Running Apache Spark (PySpark) jobs locally
Apache Spark is not among the most lightweight of solutions, so it’s only natural that there is a whole number of hosted solutions. AWS EMR, SageMaker, Glue, Databricks etc. While these services abstract out a lot of the moving parts, they introduce a rather clunky workflow with a slow feedback loop. In short, it’s not quite like developing locally, so I want to talk about enabling that.
Now, as long as you have Java and Python installed, you’re almost all set. At this point you can python3 -m pip install pyspark
, be it in a virtual env or globally (the former is usually preferred, but it’s up to your setup). Spark is neatly packaged with all the JARs included in the Python package, so there’s nothing else to install.

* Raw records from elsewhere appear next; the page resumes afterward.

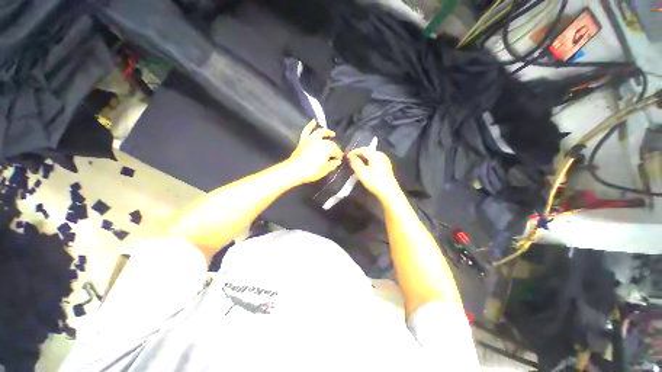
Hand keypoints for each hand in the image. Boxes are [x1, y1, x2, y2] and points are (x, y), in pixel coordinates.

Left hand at [285, 120, 342, 183]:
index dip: (339, 156)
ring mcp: (311, 139)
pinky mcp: (303, 140)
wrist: (294, 170)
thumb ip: (332, 165)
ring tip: (332, 133)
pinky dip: (310, 125)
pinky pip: (307, 131)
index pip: (336, 151)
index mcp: (327, 149)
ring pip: (321, 133)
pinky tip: (314, 121)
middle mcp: (320, 141)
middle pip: (330, 143)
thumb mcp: (324, 170)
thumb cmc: (311, 172)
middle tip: (336, 154)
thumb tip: (337, 161)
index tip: (339, 160)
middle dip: (335, 148)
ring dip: (327, 132)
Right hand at [347, 147, 401, 200]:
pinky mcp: (386, 166)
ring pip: (371, 156)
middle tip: (350, 161)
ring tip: (356, 165)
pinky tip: (364, 168)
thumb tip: (351, 156)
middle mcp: (381, 155)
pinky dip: (367, 162)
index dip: (353, 152)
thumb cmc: (374, 182)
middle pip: (367, 151)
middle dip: (358, 155)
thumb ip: (355, 162)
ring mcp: (385, 160)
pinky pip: (374, 160)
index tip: (347, 157)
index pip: (362, 149)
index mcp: (376, 154)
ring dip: (363, 159)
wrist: (389, 193)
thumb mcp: (361, 172)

When working in Spark, you get a global variable spark
that enables you to read in data, create dataframes etc. This variable is usually conjured out of thin air in hosted solutions, so we’ll have to create it ourselves.

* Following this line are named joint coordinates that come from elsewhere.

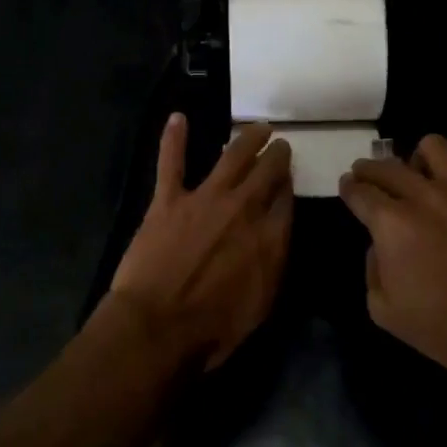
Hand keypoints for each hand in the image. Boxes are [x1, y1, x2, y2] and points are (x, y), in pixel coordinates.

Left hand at [110, 115, 292, 370]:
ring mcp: (205, 198)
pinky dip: (173, 138)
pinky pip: (172, 162)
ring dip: (248, 138)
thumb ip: (274, 262)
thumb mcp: (262, 303)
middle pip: (267, 172)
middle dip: (277, 155)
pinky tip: (177, 117)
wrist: (158, 327)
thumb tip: (279, 233)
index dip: (289, 185)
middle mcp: (243, 208)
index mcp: (269, 237)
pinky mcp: (169, 199)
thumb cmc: (213, 328)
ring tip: (258, 127)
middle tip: (281, 144)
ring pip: (232, 156)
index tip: (289, 177)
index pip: (286, 199)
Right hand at [339, 135, 446, 378]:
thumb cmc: (443, 326)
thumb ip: (372, 269)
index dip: (349, 188)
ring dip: (418, 159)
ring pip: (432, 147)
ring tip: (418, 175)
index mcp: (391, 223)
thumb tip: (380, 245)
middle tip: (366, 176)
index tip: (347, 187)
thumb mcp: (384, 310)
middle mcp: (422, 196)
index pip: (360, 191)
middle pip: (386, 166)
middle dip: (369, 169)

Let’s create a pipeline.py
with just the following
from pyspark.sql import SparkSession
spark = SparkSession.builder.getOrCreate()
print(spark.sql('select 1').collect())
The session alone would suffice, but the SQL statement is there just to test things out. Running python3 pipeline.py
should launch a Spark session, run the simple query and exit (you could equally run spark-submit
, but it’s not necessary here). If you want to investigate the environment some more, you can run python3 -i pipeline.py
, which is Python’s way of saying “run this file and drop me in a Python interpreter with the state this run results in”. Super helpful for debugging.
Taking things further
Since we have our Spark session, we can do our typical df = spark.read.csv('our_data')

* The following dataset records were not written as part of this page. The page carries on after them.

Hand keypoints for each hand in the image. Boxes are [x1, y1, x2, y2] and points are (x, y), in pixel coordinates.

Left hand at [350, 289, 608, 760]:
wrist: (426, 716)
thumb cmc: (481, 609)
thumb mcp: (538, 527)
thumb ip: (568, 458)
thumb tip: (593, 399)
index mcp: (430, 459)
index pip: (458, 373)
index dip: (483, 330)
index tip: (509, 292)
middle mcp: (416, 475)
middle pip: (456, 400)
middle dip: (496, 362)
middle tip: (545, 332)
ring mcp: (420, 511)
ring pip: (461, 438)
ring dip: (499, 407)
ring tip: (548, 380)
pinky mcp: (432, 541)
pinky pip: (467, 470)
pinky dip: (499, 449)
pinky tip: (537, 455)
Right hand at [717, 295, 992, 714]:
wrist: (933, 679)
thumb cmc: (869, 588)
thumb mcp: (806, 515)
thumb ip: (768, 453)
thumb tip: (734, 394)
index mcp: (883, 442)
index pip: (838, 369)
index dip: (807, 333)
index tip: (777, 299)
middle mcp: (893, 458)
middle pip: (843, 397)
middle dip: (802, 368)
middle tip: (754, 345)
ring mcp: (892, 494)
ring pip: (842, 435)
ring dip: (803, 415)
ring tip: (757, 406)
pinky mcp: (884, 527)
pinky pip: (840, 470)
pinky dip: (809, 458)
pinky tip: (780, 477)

, but the data itself may be an issue. At this point, a lot of the data we interact with our within our shared infrastructure, be it HDFS or an object store like S3.
If we point our Spark instance at these sources, we will face a few issues.
- We need libraries to access these filesystems, which makes our lean operation less lean.
- There will be tremendous latency as well as high costs for out-of-network transfers (aka egress fees)
- The source data are likely too big for local experimentation, so any quick development will be hampered by slow processing
We can solve all these issues by a simple sampling - just copy a few of your source files to your local disk (ideally as many files as your CPUs, to enable I/O parallelism). This will lead to quick local testing with no network involved (so you can even develop offline, if that’s your thing) and just enough data for your laptop to easily handle.
Here’s a more complete example:
from pyspark.sql import SparkSession
import pyspark.sql.functions as f
if __name__ == '__main__':
spark = SparkSession.builder.getOrCreate()
df = spark.read.csv('sales_raw')
df.filter(f.col('price') > 1000).groupby('region').count().show()
df.write.partitionBy('region', 'brand').parquet('sales_processed')
A minimal Docker image for PySpark looks like this. This is just a generic example, make sure to pin both the base image and your dependencies.
FROM python:3.8-slim
# the mkdir call is there because of an issue in python's slim base images
# see https://github.com/debuerreotype/docker-debian-artifacts/issues/24
RUN mkdir -p /usr/share/man/man1 && apt-get -y update && apt-get -y --no-install-recommends install default-jre
# you'll likely use requirements.txt or some other dependency management
RUN python3 -m pip install pyspark
After building this (docker build -t imgname .
), you can test things out, just make sure to override the entrypoint - the one inherited from the base image is a Python interpreter. So drop into the shell via docker run --rm -it imgname bash
and off you go.
You’re now ready to run a local, reproducible, quickly iterated workflow involving a distributed processing system. Isn’t that nice?
Happy Sparking!